### Task item
Every line of the entries below that mentions "pinky" is to be copied out.

[[ Data extracts open ]]

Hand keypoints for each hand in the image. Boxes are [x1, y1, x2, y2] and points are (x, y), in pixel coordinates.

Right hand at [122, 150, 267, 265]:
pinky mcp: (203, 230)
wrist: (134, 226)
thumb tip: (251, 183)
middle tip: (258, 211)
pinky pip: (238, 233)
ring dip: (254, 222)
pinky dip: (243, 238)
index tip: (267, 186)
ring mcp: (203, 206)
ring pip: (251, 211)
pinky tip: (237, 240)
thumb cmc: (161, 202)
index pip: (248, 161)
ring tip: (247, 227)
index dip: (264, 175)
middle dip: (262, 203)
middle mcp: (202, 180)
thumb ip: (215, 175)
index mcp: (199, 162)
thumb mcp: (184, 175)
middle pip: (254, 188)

[[ Data extracts closed ]]
[[ Data extracts open ]]

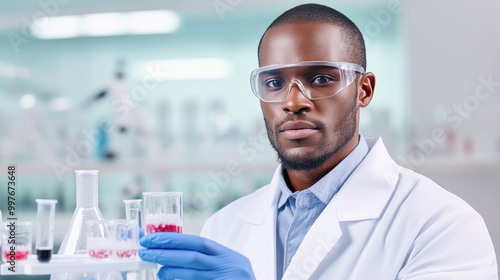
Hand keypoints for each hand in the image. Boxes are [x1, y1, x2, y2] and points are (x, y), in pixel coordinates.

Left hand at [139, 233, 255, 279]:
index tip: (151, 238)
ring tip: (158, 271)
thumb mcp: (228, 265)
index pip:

[[ Data extracts closed ]]

### Solution
pinky mcp: (203, 230)
pinky pip: (238, 233)
pinky dip: (243, 238)
pinky tip: (237, 240)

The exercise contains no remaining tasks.